WES identifies variants within the protein-coding regions of the genome. This includes single nucleotide variants (SNVs) and small insertions and deletions (indels). WES does not effectively capture variants in non-coding regions.

WGS detects SNVs, indels, as well as copy number variations (CNVs) and structural variants across the entire genome, including both coding and non-coding regions.

Ultimately, WGS offers a broader and more uniform coverage than WES. In clinical settings, this leads to more accurate diagnoses and the identification of potential therapeutic targets.

WES and WGS are Different. Pick What’s Right for You

Whole Exome Sequencing and Whole Genome Sequencing have been game-changers in DNA analysis, shaping how we diagnose diseases and tailor treatments.

WES focuses on specific gene areas, pinpointing known genetic issues, while WGS gives us a broader view of the entire genome.

Despite their differences, both are crucial for pushing medical boundaries.

About Fore Genomics

Fore Genomics is designed as the most comprehensive genetic screen possible for newborns, infants, and children. We want every family to have access to the best technologies available for their child's health. Genetic screening can be used prior to the onset of symptoms to lead to proactive management of genetic diseases.

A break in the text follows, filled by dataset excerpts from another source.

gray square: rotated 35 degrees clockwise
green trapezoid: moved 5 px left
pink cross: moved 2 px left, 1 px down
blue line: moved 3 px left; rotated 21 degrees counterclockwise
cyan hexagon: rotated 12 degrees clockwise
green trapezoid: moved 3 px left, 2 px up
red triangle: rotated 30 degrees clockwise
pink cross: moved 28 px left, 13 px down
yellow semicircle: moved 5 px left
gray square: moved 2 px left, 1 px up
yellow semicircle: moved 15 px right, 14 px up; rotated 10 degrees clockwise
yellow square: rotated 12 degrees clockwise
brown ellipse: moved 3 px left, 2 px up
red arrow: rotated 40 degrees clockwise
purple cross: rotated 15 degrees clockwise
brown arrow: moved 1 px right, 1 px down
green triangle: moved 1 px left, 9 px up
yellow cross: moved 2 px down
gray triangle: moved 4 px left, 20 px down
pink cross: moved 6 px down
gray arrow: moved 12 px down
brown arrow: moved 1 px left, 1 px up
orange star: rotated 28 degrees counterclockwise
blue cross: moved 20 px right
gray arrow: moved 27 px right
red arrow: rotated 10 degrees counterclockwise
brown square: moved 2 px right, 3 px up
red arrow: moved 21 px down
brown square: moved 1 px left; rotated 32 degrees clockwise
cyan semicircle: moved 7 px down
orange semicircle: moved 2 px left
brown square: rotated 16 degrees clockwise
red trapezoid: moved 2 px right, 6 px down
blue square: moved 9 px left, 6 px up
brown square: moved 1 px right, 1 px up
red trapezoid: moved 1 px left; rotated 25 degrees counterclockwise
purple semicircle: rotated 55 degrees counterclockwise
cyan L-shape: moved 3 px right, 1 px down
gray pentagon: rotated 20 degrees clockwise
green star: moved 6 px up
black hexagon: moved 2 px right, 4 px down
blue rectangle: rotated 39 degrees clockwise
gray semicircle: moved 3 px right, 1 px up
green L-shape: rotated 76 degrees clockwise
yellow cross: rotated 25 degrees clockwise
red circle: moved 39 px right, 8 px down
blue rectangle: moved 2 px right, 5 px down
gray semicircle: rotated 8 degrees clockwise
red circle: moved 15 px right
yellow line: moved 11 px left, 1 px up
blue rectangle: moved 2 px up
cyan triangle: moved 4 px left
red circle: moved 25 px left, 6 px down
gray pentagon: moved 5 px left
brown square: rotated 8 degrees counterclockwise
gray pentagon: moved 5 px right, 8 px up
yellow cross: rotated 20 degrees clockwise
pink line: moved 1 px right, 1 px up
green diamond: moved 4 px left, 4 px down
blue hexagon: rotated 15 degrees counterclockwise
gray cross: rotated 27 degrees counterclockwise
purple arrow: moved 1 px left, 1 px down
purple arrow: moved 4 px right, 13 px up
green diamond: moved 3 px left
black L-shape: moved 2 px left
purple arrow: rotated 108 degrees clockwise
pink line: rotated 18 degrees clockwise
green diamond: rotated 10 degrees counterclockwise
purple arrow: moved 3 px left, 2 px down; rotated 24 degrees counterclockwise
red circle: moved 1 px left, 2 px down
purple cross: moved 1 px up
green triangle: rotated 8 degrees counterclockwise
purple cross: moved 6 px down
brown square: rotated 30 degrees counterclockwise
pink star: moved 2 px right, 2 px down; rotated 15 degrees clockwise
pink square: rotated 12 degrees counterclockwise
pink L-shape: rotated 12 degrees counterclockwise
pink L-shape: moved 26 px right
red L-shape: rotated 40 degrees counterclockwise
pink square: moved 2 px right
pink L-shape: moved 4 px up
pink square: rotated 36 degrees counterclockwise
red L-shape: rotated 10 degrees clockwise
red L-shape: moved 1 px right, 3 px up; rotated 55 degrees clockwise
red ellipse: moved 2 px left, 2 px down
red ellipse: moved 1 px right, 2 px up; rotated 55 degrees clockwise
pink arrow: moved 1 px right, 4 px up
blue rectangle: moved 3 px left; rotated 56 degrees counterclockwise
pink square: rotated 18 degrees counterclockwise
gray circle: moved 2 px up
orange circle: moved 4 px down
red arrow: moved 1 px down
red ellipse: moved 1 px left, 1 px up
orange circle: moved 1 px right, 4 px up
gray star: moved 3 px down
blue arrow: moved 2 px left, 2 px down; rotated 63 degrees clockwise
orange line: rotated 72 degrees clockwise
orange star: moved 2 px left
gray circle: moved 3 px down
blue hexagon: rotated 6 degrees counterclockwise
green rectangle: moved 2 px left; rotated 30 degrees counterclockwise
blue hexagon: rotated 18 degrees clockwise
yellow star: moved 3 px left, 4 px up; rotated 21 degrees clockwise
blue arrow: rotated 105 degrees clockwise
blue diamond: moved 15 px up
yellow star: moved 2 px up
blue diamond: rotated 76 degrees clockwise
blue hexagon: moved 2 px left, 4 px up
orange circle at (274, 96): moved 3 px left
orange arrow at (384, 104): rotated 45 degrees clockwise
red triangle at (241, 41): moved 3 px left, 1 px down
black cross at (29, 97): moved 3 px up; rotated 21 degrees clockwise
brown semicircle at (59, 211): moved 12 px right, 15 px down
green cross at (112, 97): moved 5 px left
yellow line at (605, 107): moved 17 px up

Our goal is simple: to give parents peace of mind and help children live healthier lives.

FAQs

What is the main difference between whole exome sequencing and whole genome sequencing?

WES focuses on sequencing only the exons, the protein-coding regions of the genome, which make up about 1-2% of the human genome. WGS sequences 100% of the genome, including both coding and non-coding regions, giving a more comprehensive view of an individual's DNA.

Which sequencing approach is more cost-effective: WES or WGS?

WES costs less than WGS because it targets a smaller portion of the genome. That being said, the cost of WGS has been decreasing over time due to developments in sequencing technologies and increased efficiency.

When is whole exome sequencing preferred over whole genome sequencing, and vice versa?

WES is preferred when a disease is known to be linked to mutations in protein-coding genes. WGS is preferred in more complex cases where the disease might involve non-coding DNA or when a comprehensive genetic analysis is required.